Он провёл там несколько часов. Помню, я крикнул вниз, не нужна ли помощь, и в ответ услышал только приглушённое: «Разберусь!» Когда он наконец поднялся, был перепачкан грязью и копотью, но улыбался. Настоящей, зубастой улыбкой, шире, чем я видел за последнее десятилетие.
— Всё уладил, — объявил он, хлопнув пыльными ладонями.
Он выглядел… окрепшим. Я решил, что он просто гордится тем, что справился сам.
На следующее утро меня разбудил запах бекона и птичий щебет за окном. Это само по себе не странно. Странным было другое: отец у плиты, напевающий себе под нос. Он не готовил полноценный завтрак с тех пор, как умерла мама. Обычно он просто насыпал себе хлопья и бурчал: «Доброе утро».
— Утро, сын! — сказал он звонко. — Яичницу?
Я удивился, но обрадовался.
— Да, конечно. Спасибо. Ты сегодня в хорошем настроении.
— Чувствую себя бодро, — сказал он и так ловко перевернул яйца, что одно чуть не улетело на пол. — Решил, засиделся я. Жизнь для того, чтобы жить, верно?

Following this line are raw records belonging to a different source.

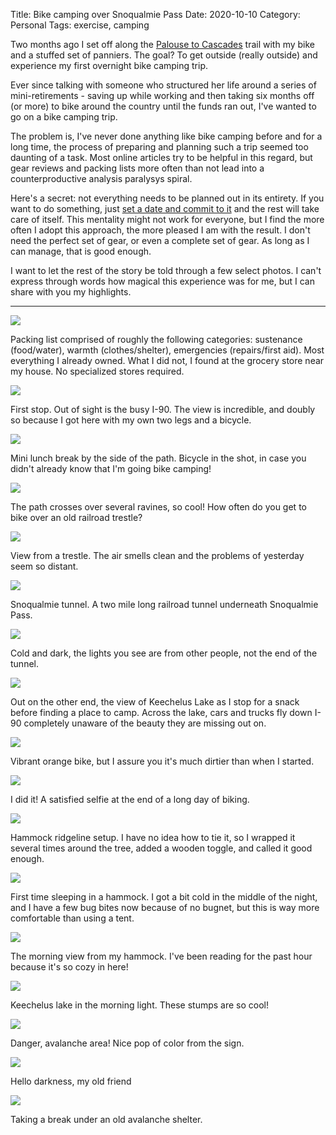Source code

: Title: Bike camping over Snoqualmie Pass
Date: 2020-10-10
Category: Personal
Tags: exercise, camping

Two months ago I set off along the [Palouse to
Cascades](https://palousetocascadestrail.org/) trail with my bike and a stuffed
set of panniers. The goal? To get outside (really outside) and experience my
first overnight bike camping trip.

Ever since talking with someone who structured her life around a series of
mini-retirements - saving up while working and then taking six months off (or
more) to bike around the country until the funds ran out, I've wanted to go on
a bike camping trip.

The problem is, I've never done anything like bike camping before and for a
long time, the process of preparing and planning such a trip seemed too
daunting of a task. Most online articles try to be helpful in this regard, but
gear reviews and packing lists more often than not lead into a
counterproductive analysis paralysys spiral.

Here's a secret: not everything needs to be planned out in its entirety. If you
want to do something, just [set a date and commit to
it](https://tomsbiketrip.com/planning-a-bike-tour/) and the rest will take care
of itself. This mentality might not work for everyone, but I find the more
often I adopt this approach, the more pleased I am with the result. I don't
need the perfect set of gear, or even a complete set of gear. As long as I can
manage, that is good enough.

I want to let the rest of the story be told through a few select photos. I
can't express through words how magical this experience was for me, but I can
share with you my highlights.

---

![]({static}/images/bikecamping/packing-list.jpg)

Packing list comprised of roughly the following categories: sustenance
(food/water), warmth (clothes/shelter), emergencies (repairs/first aid). Most
everything I already owned. What I did not, I found at the grocery store near
my house. No specialized stores required.

![]({static}/images/bikecamping/table-outlook.jpg)

First stop. Out of sight is the busy I-90. The view is incredible, and doubly
so because I got here with my own two legs and a bicycle.

![]({static}/images/bikecamping/resting-on-fallen-log.jpg)

Mini lunch break by the side of the path. Bicycle in the shot, in case you
didn't already know that I'm going bike camping!

![]({static}/images/bikecamping/path-over-trestle.jpg)

The path crosses over several ravines, so cool! How often do you get to bike
over an old railroad trestle?

![]({static}/images/bikecamping/mt-defiance-probably.jpg)

View from a trestle. The air smells clean and the problems of yesterday seem so
distant.

![]({static}/images/bikecamping/snoqualmie-tunnel-bikeshot.jpg)

Snoqualmie tunnel. A two mile long railroad tunnel underneath Snoqualmie Pass.

![]({static}/images/bikecamping/snoqualmie-tunnel-depths.jpg)

Cold and dark, the lights you see are from other people, not the end of the
tunnel.

![]({static}/images/bikecamping/keechelus-lake.jpg)

Out on the other end, the view of Keechelus Lake as I stop for a snack before
finding a place to camp. Across the lake, cars and trucks fly down I-90
completely unaware of the beauty they are missing out on.

![]({static}/images/bikecamping/stopping-for-dinner.jpg)

Vibrant orange bike, but I assure you it's much dirtier than when I started.

![]({static}/images/bikecamping/end-of-day-selfie.jpg)

I did it! A satisfied selfie at the end of a long day of biking.

![]({static}/images/bikecamping/hammock-ridgeline.jpg)

Hammock ridgeline setup. I have no idea how to tie it, so I wrapped it several
times around the tree, added a wooden toggle, and called it good enough.

![]({static}/images/bikecamping/morning-sunshine.jpg)

First time sleeping in a hammock. I got a bit cold in the middle of the night,
and I have a few bug bites now because of no bugnet, but this is way more
comfortable than using a tent.

![]({static}/images/bikecamping/morning-view.jpg)

The morning view from my hammock. I've been reading for the past hour because
it's so cozy in here!

![]({static}/images/bikecamping/keechelus-lake-stumps.jpg)

Keechelus lake in the morning light. These stumps are so cool!

![]({static}/images/bikecamping/avalanche-warning-sign.jpg)

Danger, avalanche area! Nice pop of color from the sign.

![]({static}/images/bikecamping/snoqualmie-tunnel-east-entrance.jpg)

Hello darkness, my old friend

![]({static}/images/bikecamping/resting-under-avalanche-shelter.jpg)

Taking a break under an old avalanche shelter.
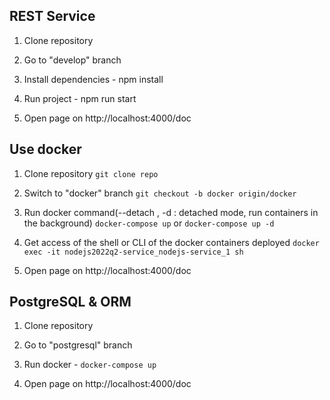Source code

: ## REST Service

1) Clone repository

2) Go to "develop" branch

3) Install dependencies - npm install

4) Run project - npm run start

5) Open page on http://localhost:4000/doc


## Use docker
1) Clone repository
`git clone repo`

2) Switch to "docker" branch
`git checkout -b docker origin/docker`

3) Run docker command(--detach , -d : detached mode, run containers in the background)
`docker-compose up`
or
`docker-compose up -d`

4) Get access of the shell or CLI of the docker containers deployed
`docker exec -it nodejs2022q2-service_nodejs-service_1 sh`

5) Open page on http://localhost:4000/doc

## PostgreSQL & ORM
1) Clone repository

2) Go to "postgresql" branch

3) Run docker - `docker-compose up`

4) Open page on http://localhost:4000/doc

Ту неделю он был как вихрь. Подстриг газон, за который я обычно его днями дёргал. Почистил водостоки. Даже начал смазывать дверные петли, чтобы перестали скрипеть. Я был счастлив. Подумал, что, может, он наконец вынырнул из долгой тихой скорби, в которой тонули последние годы. Подумал, что ко мне вернулся прежний отец.
Первый намёк на неладное появился через неделю. Я собирался выйти с друзьями. Пятница, первый свободный вечер за долгое время. Я уже накидывал куртку, когда он вошёл в гостиную, заламывая руки.
— Ты уходишь? — спросил он. Голос потерял прежнюю бодрость, стал натянутым.
— Да, всего на пару часов. Пивка с ребятами с работы.
Он поморщился и приложил ладонь к груди.
— Ох. Просто… как-то странно себя чувствую. В груди давит. Наверное, изжога, но… сам понимаешь.
Я застыл, ключи уже наполовину в кармане. Лицо у него было бледным. Меня кольнула вина.
— Ты в порядке? Позвать кого-нибудь?
— Нет-нет, ничего такого, — быстро сказал он, отмахиваясь. — Думаю, пройдёт. Просто… не хотелось бы оставаться одному, если станет хуже.
И я остался. Снял куртку, заказал пиццу, и мы смотрели один из его чёрно-белых вестернов. Боль в груди волшебным образом исчезла в тот момент, как я сел на диван. Я раздражался, но убеждал себя, что он просто стареет и тревожится.
В следующий раз, когда я попытался уйти, через пару дней, заболела его спина. Он уверял, что так заклинило, что не может встать с дивана, чтобы налить себе воды. Я провёл вечер, подавая ему вещи, разминая плечи и слушая, как он стонет. Стоило моему другу позвонить и спросить, где я, а мне ответить, что прийти не получится, как отец вдруг почувствовал себя «немного лучше» и сумел сам дойти до туалета.
Это стало привычкой. Каждый раз, когда я собирался выйти из дома — по любой причине, кроме смены на работе, — у него внезапно прорезалась какая-нибудь страшная болячка. Мигрень. Головокружение. Кишечная зараза. Это было настолько откровенно манипулятивно, что я взбесился. Мы поссорились.
— Я не могу быть твоим пленником! — закричал я однажды днём, после того как он разыграл приступ кашля, чтобы не пустить меня в магазин. — Мне нужна своя жизнь!
Его лицо сжалось. Не от злости, а от глубокой, какой-то бездонной печали, которая мгновенно обезоружила.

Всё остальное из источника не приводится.